= Exercise directions =
Could you continue the passage about Internet Capital Group's rise and fall in the b-to-b market, picking up after its last sentence?

= Excerpted passage =
--------

Only a year ago, his company, Internet Capital Group Inc., lorded over a b-to-b dot-com empire that made it the envy of technologists and venture capitalists. Its portfolio start-ups were poised to change the way businesses bought and sold everything, from cattle to steel. Brokerage firm analysts soon made it their b-to-b darling, helping drive its stock price up as high as $212 a share.
But Wall Street giveth, and Wall Street taketh away. Today, the Wayne, Pa.-based b-to-b company’s stock is trading in the low single digits. And some industry experts are saying it’s a plum example of b-to-b’s rise and fall.
Hewlin, a managing director, said that ICG’s model—investing in top-rate management teams that understand how technology will drive transformation in an industry—will eventually help it succeed. And he remains confident about ICG’s portfolio companies. But Hewlin admits that the Street’s fickleness toward b-to-b in general surprised him.

--------

= Material shown =
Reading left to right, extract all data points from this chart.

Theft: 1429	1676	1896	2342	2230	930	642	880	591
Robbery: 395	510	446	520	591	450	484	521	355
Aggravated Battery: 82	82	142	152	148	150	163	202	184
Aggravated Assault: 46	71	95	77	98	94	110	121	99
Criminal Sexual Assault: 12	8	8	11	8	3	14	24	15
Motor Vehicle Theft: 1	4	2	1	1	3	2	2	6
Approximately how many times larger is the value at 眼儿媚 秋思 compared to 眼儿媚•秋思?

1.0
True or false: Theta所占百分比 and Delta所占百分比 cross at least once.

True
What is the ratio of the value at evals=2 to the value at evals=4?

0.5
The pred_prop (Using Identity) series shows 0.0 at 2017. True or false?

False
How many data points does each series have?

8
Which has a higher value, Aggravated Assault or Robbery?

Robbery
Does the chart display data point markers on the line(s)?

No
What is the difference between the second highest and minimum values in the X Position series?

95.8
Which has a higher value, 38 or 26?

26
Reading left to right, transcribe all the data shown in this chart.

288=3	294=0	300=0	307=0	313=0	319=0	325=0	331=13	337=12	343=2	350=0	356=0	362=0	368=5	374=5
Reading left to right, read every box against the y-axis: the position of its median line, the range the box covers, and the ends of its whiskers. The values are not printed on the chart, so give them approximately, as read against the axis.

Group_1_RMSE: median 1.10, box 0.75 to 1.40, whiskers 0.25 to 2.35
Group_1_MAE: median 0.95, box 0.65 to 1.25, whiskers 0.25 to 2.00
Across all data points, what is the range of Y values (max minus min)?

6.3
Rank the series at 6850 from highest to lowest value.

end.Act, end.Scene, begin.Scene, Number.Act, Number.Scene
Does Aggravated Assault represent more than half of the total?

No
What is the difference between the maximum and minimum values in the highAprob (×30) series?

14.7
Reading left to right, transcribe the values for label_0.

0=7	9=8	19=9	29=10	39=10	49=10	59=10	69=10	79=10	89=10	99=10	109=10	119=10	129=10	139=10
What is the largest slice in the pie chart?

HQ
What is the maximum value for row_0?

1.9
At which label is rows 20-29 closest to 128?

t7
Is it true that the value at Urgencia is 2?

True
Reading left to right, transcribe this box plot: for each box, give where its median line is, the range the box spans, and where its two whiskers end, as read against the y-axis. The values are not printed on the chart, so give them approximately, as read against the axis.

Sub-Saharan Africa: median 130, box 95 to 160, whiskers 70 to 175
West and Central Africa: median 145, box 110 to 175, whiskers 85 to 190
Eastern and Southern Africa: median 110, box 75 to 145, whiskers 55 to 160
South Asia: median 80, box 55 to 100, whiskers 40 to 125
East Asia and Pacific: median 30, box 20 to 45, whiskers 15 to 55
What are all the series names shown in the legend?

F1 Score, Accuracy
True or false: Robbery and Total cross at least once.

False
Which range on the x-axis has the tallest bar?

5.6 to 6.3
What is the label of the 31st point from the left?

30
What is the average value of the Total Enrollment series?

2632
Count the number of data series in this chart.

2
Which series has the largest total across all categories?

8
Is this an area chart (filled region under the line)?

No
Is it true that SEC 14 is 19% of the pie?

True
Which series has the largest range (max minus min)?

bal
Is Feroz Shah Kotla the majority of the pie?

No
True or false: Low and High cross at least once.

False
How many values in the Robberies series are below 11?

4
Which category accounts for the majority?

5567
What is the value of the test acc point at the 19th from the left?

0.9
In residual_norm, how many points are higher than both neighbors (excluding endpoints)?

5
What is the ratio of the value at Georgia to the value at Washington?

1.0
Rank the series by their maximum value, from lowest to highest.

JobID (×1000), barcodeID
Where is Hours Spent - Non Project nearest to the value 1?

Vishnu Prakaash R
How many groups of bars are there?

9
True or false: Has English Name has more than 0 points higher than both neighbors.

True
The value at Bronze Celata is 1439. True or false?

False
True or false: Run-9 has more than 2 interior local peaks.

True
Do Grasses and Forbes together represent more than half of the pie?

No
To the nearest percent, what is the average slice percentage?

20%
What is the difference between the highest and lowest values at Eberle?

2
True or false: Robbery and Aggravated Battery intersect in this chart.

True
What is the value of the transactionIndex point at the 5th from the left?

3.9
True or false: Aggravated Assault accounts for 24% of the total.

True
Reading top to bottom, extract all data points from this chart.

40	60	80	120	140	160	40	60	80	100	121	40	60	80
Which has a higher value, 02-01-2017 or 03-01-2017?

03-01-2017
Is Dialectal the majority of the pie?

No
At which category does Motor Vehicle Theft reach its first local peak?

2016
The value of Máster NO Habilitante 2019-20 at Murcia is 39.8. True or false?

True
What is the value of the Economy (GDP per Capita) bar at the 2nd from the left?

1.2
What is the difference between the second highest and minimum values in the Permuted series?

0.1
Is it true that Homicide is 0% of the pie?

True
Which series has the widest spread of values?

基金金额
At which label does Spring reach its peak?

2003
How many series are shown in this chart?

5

--------

= Response for this exercise =
But Hewlin wasn’t the only one blindsided. The last few months have seen a bloodletting among b-to-b start-ups on the order of the Inquisition. What is most striking is that those hardest hit by the fallout were supposed to be among the surest bets—independent b-to-b e-marketplaces.
Expect the carnage to continue. Other smaller exchanges, and the software companies that sell to them, will surely go out of business as their venture capital coffers run dry. And while Wall Street’s pessimism is one reason for the fallout, it is certainly not the only one.
Many b-to-b exchanges adopted "build it and they will come" models that fell short of what customers really wanted: end-to-end functionality. Some e-hubs were touted as revolutionary. But all they really offered were glorified matchmaking services short on good content and auxiliary services. Even worse, scant or slapdash marketing did little to drive users to them in the first place.
Specifically, some back-end services such as e-payment were often regarded as an afterthought, when in fact they were critical.
This was as often a result of ignorance as negligence, said Neil Isford, CEO of Plural Inc. "A lot of companies and customers underestimated the complexity of implementing these e-based systems," he said.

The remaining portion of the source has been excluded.